§ Task directions
Count the lines in the records below that contain the word "white". Reply with only the number.

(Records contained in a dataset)
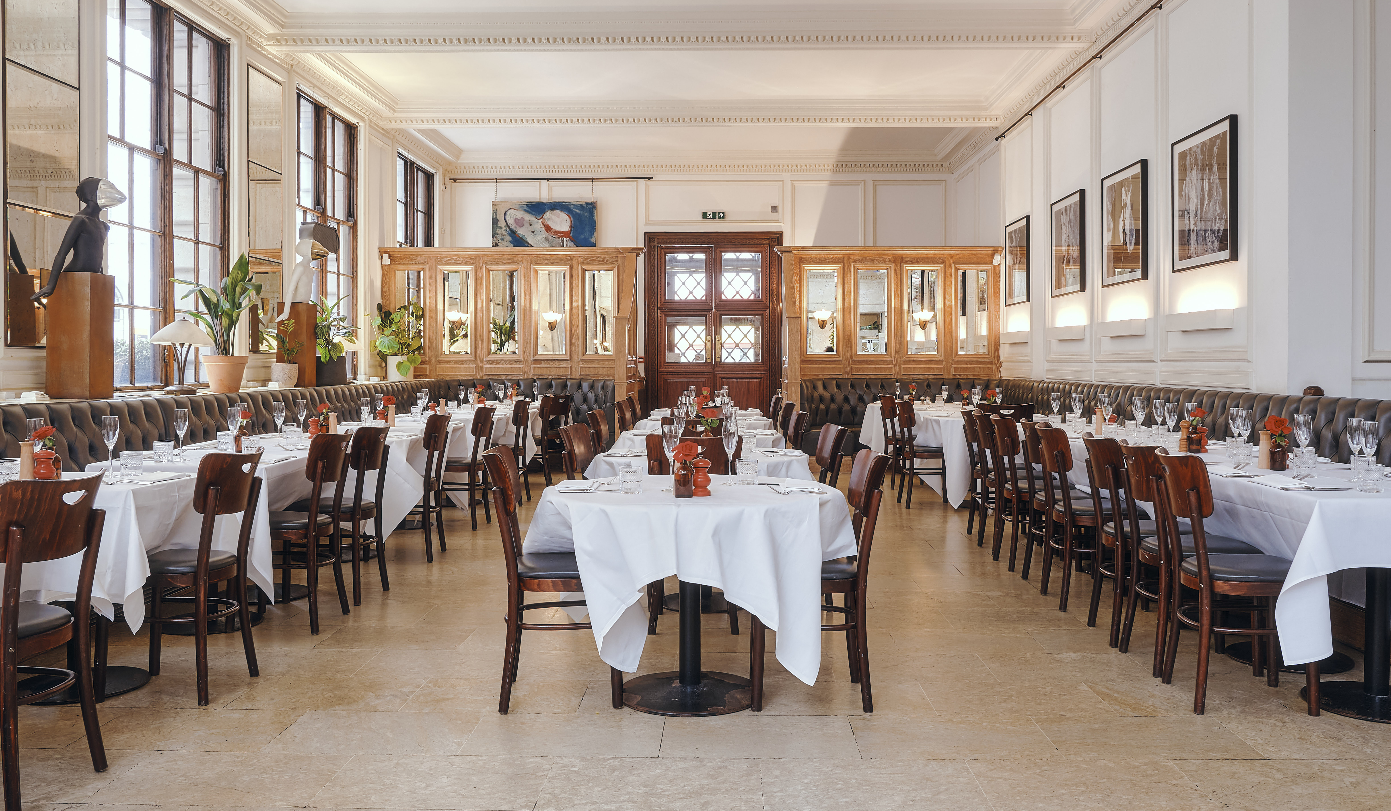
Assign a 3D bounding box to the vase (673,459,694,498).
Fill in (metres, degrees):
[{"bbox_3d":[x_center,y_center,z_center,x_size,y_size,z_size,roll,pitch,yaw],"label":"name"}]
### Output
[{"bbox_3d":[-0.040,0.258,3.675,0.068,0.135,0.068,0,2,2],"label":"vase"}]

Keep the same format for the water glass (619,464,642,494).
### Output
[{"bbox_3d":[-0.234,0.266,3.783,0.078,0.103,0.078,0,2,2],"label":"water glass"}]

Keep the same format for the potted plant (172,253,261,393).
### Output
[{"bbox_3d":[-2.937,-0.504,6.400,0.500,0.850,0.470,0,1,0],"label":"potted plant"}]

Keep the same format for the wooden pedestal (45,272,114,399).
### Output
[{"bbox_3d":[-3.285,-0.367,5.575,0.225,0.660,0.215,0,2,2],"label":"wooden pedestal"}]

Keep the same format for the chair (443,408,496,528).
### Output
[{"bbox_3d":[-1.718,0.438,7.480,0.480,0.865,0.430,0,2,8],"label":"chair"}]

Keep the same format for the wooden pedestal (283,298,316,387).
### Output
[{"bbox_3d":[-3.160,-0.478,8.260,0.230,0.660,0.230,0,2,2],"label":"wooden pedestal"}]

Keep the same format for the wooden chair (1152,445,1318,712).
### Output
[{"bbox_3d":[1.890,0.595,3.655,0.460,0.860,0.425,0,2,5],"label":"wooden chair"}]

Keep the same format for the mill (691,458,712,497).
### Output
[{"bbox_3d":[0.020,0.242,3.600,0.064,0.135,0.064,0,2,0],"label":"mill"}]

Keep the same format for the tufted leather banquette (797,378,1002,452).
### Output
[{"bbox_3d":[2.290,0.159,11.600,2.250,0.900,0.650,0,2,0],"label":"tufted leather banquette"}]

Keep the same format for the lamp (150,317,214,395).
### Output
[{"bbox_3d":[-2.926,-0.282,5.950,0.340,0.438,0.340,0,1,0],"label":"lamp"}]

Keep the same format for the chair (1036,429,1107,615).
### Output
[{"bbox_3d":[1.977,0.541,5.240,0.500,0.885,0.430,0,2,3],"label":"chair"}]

---

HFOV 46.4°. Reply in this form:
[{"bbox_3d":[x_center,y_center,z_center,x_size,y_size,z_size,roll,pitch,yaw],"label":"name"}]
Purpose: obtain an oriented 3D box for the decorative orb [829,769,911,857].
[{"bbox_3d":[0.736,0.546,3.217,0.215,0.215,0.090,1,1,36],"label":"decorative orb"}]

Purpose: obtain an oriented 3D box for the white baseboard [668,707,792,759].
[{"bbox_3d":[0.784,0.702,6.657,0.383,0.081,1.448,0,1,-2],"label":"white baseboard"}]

--

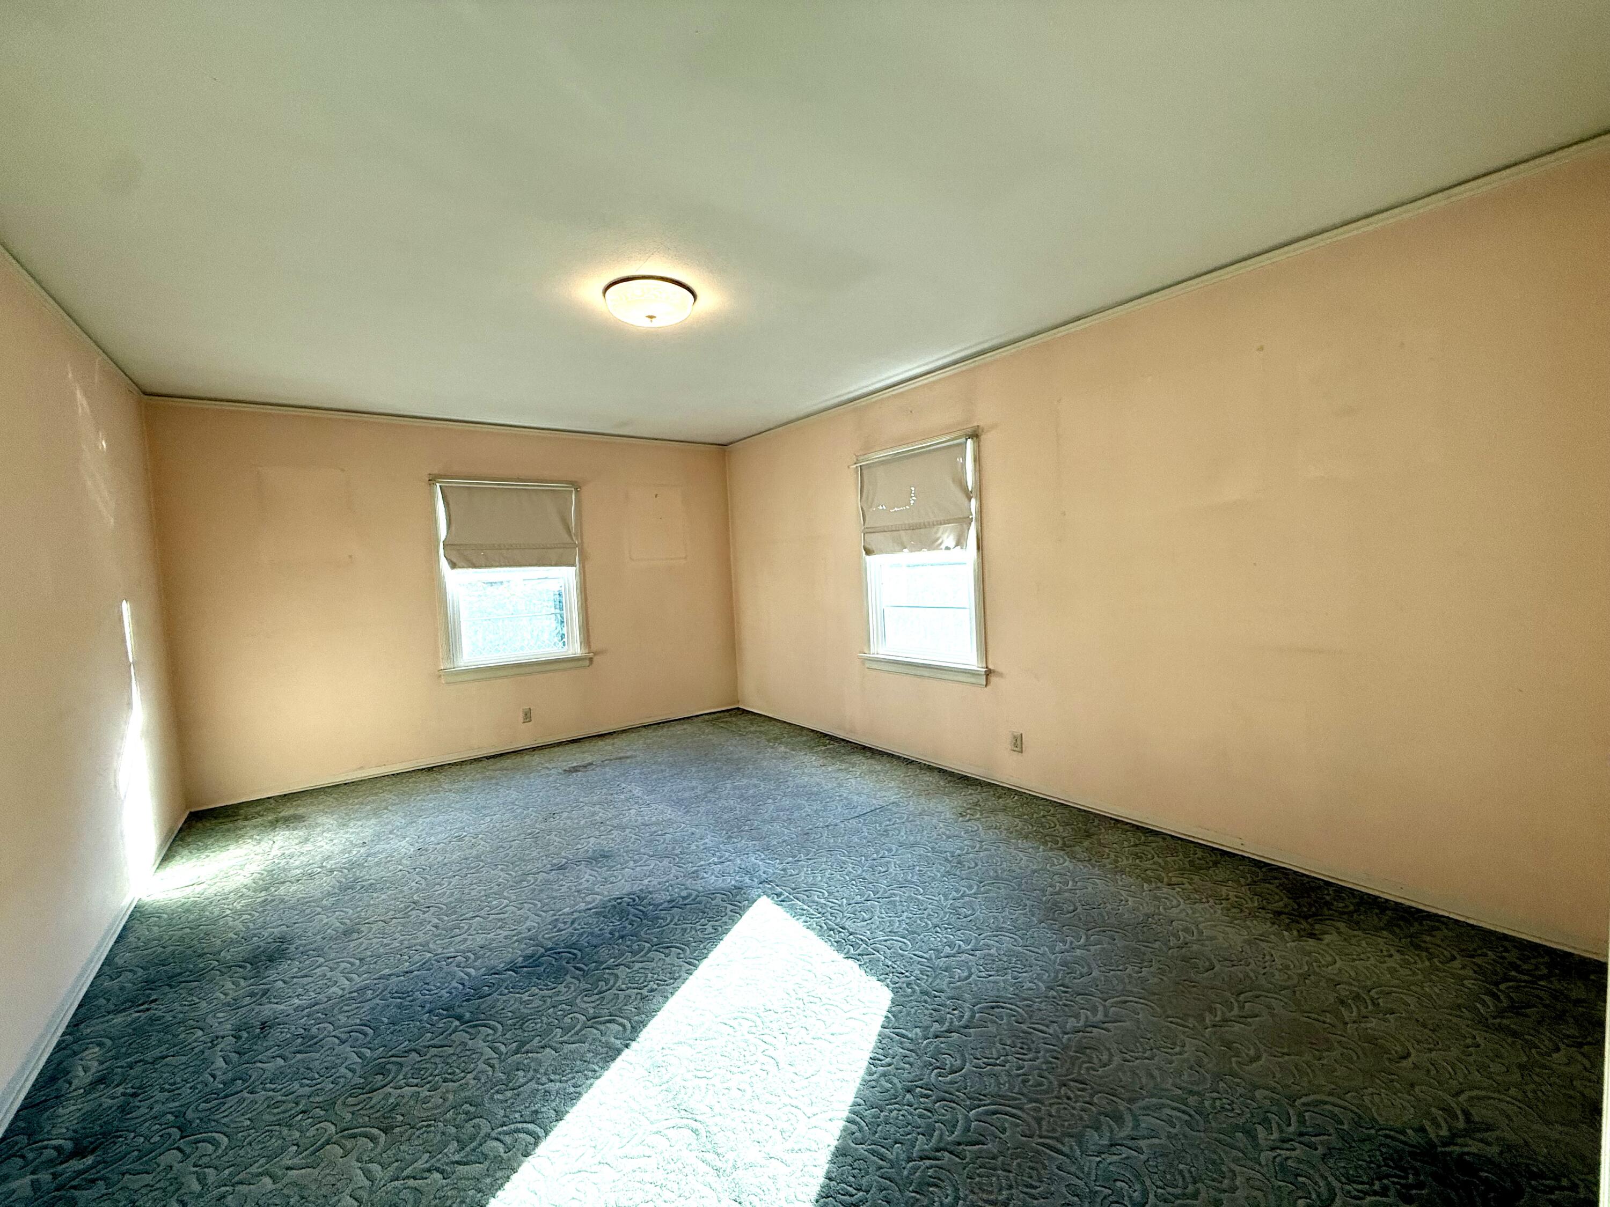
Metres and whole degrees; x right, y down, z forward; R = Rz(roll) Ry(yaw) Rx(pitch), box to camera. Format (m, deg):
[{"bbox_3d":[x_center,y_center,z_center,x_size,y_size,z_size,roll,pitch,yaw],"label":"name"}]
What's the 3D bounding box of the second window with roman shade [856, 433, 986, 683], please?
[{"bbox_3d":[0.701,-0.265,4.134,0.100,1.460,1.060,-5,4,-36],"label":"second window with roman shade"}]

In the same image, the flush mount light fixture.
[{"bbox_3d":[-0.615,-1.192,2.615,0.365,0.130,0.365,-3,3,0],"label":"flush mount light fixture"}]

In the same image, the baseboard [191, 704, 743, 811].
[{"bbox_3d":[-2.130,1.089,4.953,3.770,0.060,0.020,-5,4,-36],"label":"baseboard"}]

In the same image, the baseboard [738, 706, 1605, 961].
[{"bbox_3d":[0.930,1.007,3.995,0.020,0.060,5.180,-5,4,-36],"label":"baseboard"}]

§ The completed task
2